Aluminium is a metal that is ubiquitous in our daily lives yet rarely visible to consumers. Lightweight, durable and recyclable, it is indispensable to diverse sectors such as the automotive industry, construction, packaging and energy transition technologies. However, behind this apparent normality lies a fragile global market where even minor disruptions can have significant effects.

Aluminium is widely produced, but only a portion of this production is available on international markets.

China produces more than half of the world’s aluminium. However, it consumes most of it domestically to meet its industrial and infrastructure needs. Export volumes therefore remain limited.

The aluminium circulating globally comes mainly from a limited number of countries: Canada, Norway, Iceland, Russia, Australia, India, Mozambique and countries in the Middle East.

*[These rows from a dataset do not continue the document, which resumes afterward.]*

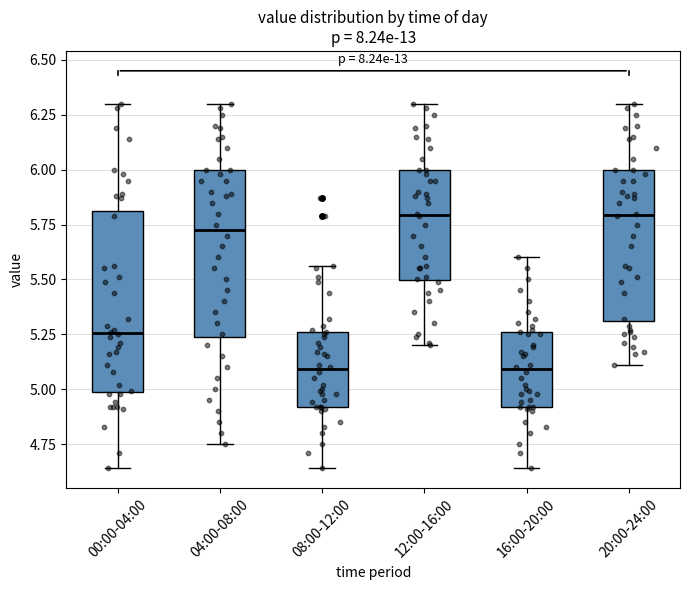

Reading left to right, transcribe this box plot: for each box, give where its median line is, the range the box spans, and where its two whiskers end, as read against the y-axis. The values are not printed on the chart, so give them approximately, as read against the axis.

00:00-04:00: median 5.25, box 5.00 to 5.80, whiskers 4.65 to 6.30
04:00-08:00: median 5.75, box 5.25 to 6.00, whiskers 4.75 to 6.30
08:00-12:00: median 5.10, box 4.90 to 5.25, whiskers 4.65 to 5.55
12:00-16:00: median 5.80, box 5.50 to 6.00, whiskers 5.20 to 6.30
16:00-20:00: median 5.10, box 4.90 to 5.25, whiskers 4.65 to 5.60
20:00-24:00: median 5.80, box 5.30 to 6.00, whiskers 5.10 to 6.30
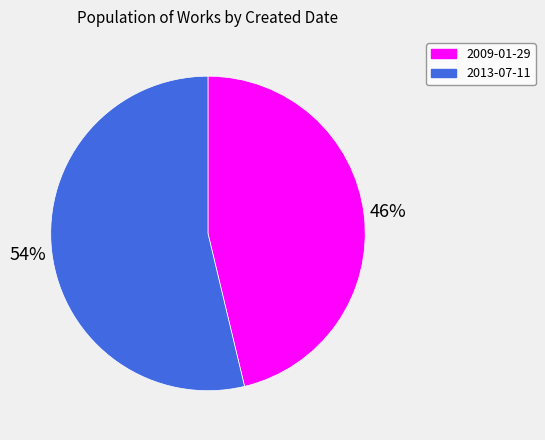

What is the smallest slice in the pie chart?

2009-01-29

The Middle East holds a special position. Although the region produces only 8 to 10% of the world’s aluminium, this is essential because a large portion of this production is intended for export. Thus, the Middle East supplies a significant proportion of the aluminium actually available on the global market.

Europe is heavily dependent on imports.

Aluminium production in Europe has declined sharply in recent years. The sustained rise in electricity prices has led to the closure or shutdown of many smelters.

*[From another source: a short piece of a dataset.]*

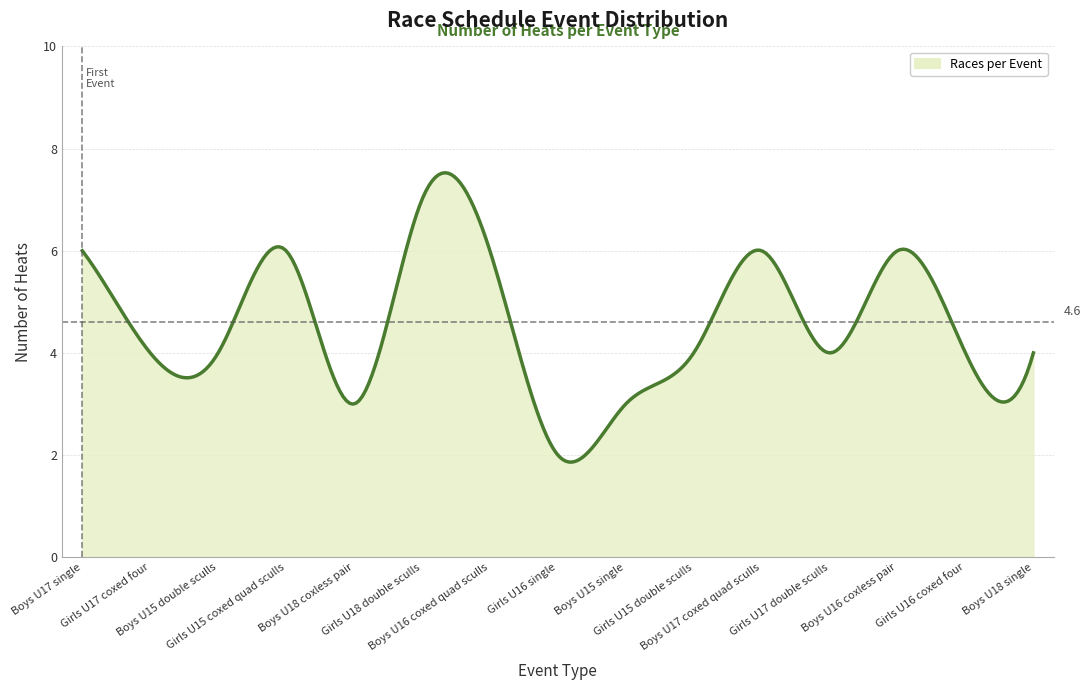

What is the difference between the maximum and minimum values?

5.7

Today, the European industry relies heavily on imports to operate. A significant proportion of the aluminium consumed in Europe originates from a few key regions, notably the Middle East, which accounts for around a fifth of European imports, alongside shipments from Norway, Iceland and Canada. This concentration makes Europe particularly vulnerable to any disruption affecting its main suppliers or international logistics routes.

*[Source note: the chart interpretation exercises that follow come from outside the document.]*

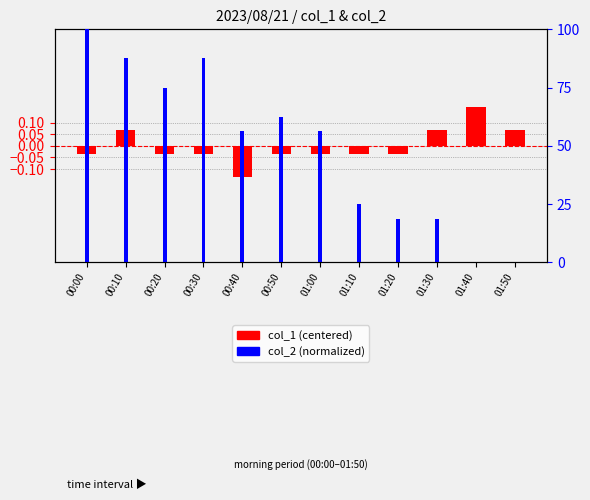

Between 00:30 and 00:00, which is larger?

00:30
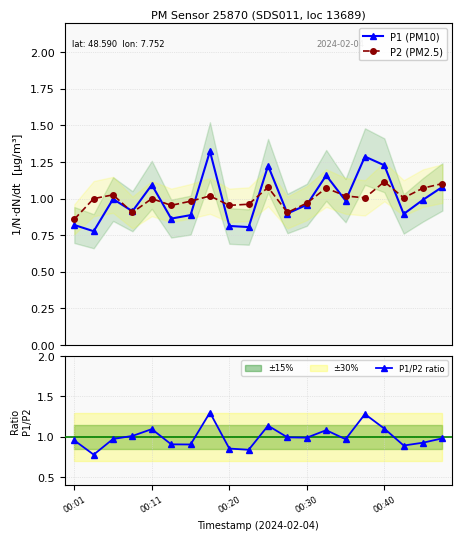

True or false: P1 (PM10) has more than 2 points higher than both neighbors.

True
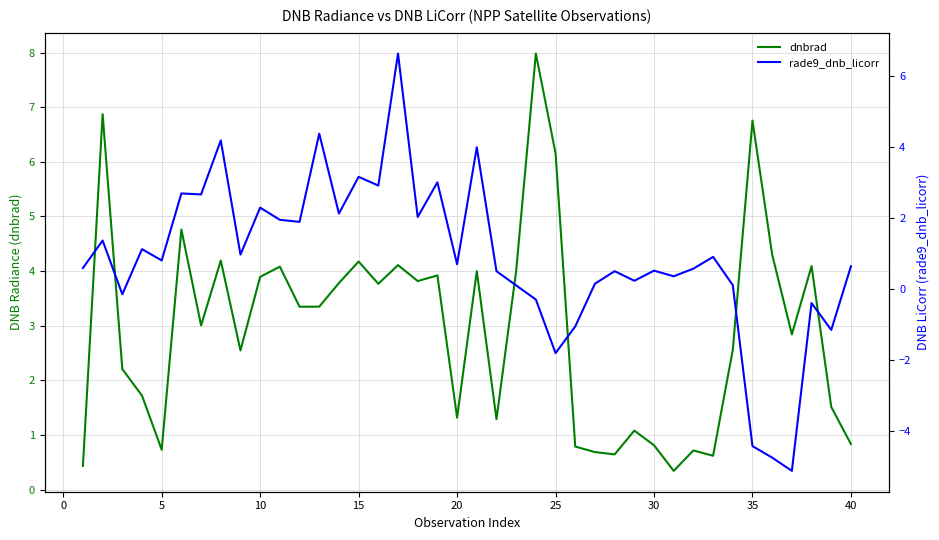

How many distinct data groups are displayed?

2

In a market where inventories are relatively limited, the temporary loss of just a few percent of the global supply can quickly cause imbalances.

Why the market reacts quickly

The market reacts quickly because aluminium production is highly energy-intensive and relies on heavy infrastructure that is difficult to replace in the short term. When a key exporting region faces constraints, whether industrial, logistical or geopolitical, the most mobile volumes are affected first.

Supply chains must then be reorganised, with some routes lengthening and lead times and costs rising. Markets quickly factor in these tensions, resulting in higher prices and additional premiums to secure physical metal.

Even when the situation improves, the effects can linger. Restarting a smelter or restoring trade flows takes time, which puts pressure on the market.

An invisible yet central metal

Aluminium is an invisible yet central metal found in car bodies, cans, windows, building facades, electrical cables, wind turbines, and solar panels. It is one of the key materials of the energy transition because it combines lightness, strength and recyclability.

The end consumer almost never directly perceives the metal. However, prolonged market tension can result in higher prices for goods or increased construction and equipment costs with a certain time lag.

The key role of traders

Aluminium traders play a key role in connecting producers and industrial users. Their mission is to maintain the continuity of supply flows, even when conditions become more constrained.

They reroute shipments, mobilise available stock, identify alternative sources and adjust contracts to ensure supply to the most vulnerable customers. They also use financial markets to manage price volatility and absorb some of the shocks.

Thanks to this discreet yet essential work, downstream industries can generally continue to operate, even during periods of market tension.